Euclid, Elements
Thomas L. Heath, Sir Thomas Little Heath, Ed.

For let them be placed so that CA is in a straight line with AD; therefore EA is also in a straight line with AB. [I. 14]

Let BD be joined.

Since then the triangle ABC is equal to the triangle ADE, and BAD is another area, therefore, as the triangle CAB is to the triangle BAD, so is the triangle EAD to the triangle BAD. [V. 7]

But, as CAB is to BAD, so is CA to AD, [VI. 1] and, as EAD is to BAD, so is EA to AB. [id.]

Therefore also, as CA is to AD, so is EA to AB. [V. 11]

Therefore in the triangles ABC, ADE the sides about the equal angles are reciprocally proportional.

Next, let the sides of the triangles ABC, ADE be reciprocally proportional, that is to say, let EA be to AB as CA to AD; I say that the triangle ABC is equal to the triangle ADE.

For, if BD be again joined, since, as CA is to AD, so is EA to AB, while, as CA is to AD, so is the triangle ABC to the triangle BAD, and, as EA is to AB, so is the triangle EAD to the triangle BAD, [VI. 1] therefore, as the triangle ABC is to the triangle BAD, so is the triangle EAD to the triangle BAD. [V. 11]

Therefore each of the triangles ABC, EAD has the same ratio to BAD.

Therefore the triangle ABC is equal to the triangle EAD. [V. 9]

Therefore etc.
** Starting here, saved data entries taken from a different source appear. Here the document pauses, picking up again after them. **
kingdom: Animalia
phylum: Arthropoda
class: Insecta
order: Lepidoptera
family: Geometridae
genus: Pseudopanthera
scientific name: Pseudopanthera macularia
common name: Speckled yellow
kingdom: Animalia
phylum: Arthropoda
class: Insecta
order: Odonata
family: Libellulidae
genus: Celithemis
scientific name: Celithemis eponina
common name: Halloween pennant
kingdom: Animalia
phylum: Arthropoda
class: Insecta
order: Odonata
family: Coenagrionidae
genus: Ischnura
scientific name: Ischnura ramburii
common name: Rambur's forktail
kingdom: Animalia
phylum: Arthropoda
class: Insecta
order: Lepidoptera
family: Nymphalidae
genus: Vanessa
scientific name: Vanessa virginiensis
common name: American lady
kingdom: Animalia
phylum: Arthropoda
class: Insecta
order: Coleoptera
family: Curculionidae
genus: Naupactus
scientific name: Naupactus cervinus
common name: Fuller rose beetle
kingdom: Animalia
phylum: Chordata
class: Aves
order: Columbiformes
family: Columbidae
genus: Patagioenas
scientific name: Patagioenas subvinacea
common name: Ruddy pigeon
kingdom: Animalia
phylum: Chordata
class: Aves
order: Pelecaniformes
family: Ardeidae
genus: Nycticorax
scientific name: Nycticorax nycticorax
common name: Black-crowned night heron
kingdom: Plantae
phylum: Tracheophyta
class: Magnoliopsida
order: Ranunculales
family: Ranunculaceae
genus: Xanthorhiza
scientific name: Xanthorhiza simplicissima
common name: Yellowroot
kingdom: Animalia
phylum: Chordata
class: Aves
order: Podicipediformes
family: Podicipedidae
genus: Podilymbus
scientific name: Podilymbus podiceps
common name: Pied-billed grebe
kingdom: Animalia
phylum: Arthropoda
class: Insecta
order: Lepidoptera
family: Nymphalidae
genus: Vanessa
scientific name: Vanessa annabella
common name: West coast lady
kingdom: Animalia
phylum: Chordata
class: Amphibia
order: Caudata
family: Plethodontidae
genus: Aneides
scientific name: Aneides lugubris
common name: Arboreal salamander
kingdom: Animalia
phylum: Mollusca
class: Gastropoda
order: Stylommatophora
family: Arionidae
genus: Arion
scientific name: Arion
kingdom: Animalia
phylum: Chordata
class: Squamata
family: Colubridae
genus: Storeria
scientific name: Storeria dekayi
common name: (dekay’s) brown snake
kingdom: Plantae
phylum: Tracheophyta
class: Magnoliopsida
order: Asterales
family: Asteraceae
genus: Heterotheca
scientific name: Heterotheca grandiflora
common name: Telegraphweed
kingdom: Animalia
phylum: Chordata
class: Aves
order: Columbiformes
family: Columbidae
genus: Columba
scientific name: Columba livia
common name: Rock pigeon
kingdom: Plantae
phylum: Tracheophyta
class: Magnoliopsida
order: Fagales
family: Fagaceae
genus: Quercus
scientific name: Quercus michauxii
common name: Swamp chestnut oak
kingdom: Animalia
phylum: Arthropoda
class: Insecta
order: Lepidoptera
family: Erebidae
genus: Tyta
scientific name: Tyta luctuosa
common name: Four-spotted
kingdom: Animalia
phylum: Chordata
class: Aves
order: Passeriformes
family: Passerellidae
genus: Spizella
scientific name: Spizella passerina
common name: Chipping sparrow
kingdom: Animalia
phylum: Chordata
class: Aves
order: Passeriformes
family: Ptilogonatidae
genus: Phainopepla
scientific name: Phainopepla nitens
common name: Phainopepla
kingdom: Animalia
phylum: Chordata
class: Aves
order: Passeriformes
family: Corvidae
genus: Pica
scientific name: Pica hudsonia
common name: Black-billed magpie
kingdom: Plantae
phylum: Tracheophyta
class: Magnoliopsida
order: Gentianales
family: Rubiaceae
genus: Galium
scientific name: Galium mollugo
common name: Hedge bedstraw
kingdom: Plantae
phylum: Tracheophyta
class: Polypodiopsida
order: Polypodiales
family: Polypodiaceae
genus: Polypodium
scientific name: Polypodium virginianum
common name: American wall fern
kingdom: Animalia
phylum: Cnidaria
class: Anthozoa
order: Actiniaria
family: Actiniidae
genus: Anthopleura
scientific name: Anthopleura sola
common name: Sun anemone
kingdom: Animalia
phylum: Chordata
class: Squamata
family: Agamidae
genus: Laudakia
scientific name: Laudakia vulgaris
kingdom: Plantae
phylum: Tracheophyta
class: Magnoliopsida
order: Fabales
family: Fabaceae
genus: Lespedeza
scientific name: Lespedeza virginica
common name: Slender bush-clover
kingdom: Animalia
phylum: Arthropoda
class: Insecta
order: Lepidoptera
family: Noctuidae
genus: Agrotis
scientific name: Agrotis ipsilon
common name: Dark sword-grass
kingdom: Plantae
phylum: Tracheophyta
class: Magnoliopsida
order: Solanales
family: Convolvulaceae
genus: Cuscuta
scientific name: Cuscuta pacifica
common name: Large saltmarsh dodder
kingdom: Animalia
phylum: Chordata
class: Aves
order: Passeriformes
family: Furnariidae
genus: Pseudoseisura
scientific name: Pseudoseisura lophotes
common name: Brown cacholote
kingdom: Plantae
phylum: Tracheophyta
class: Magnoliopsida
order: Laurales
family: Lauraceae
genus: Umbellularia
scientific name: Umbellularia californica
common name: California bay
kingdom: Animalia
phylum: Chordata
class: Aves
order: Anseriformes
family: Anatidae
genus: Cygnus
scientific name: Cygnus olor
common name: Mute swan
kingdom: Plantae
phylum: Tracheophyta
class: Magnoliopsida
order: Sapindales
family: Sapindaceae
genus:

Q. E. D.

PROPOSITION 16.

Let the four straight lines AB, CD, E, F be proportional, so that, as AB is to CD, so is E to F; I say that the rectangle contained by AB, F is equal to the rectangle contained by CD, E.

Let AG, CH be drawn from the points A, C at right angles to the straight lines AB, CD, and let AG be made equal to F, and CH equal to E.

Let the parallelograms BG, DH be completed.

Then since, as AB is to CD, so is E to F, while E is equal to CH, and F to AG, therefore, as AB is to CD, so is CH to AG.

Therefore in the parallelograms BG, DH the sides about the equal angles are reciprocally proportional.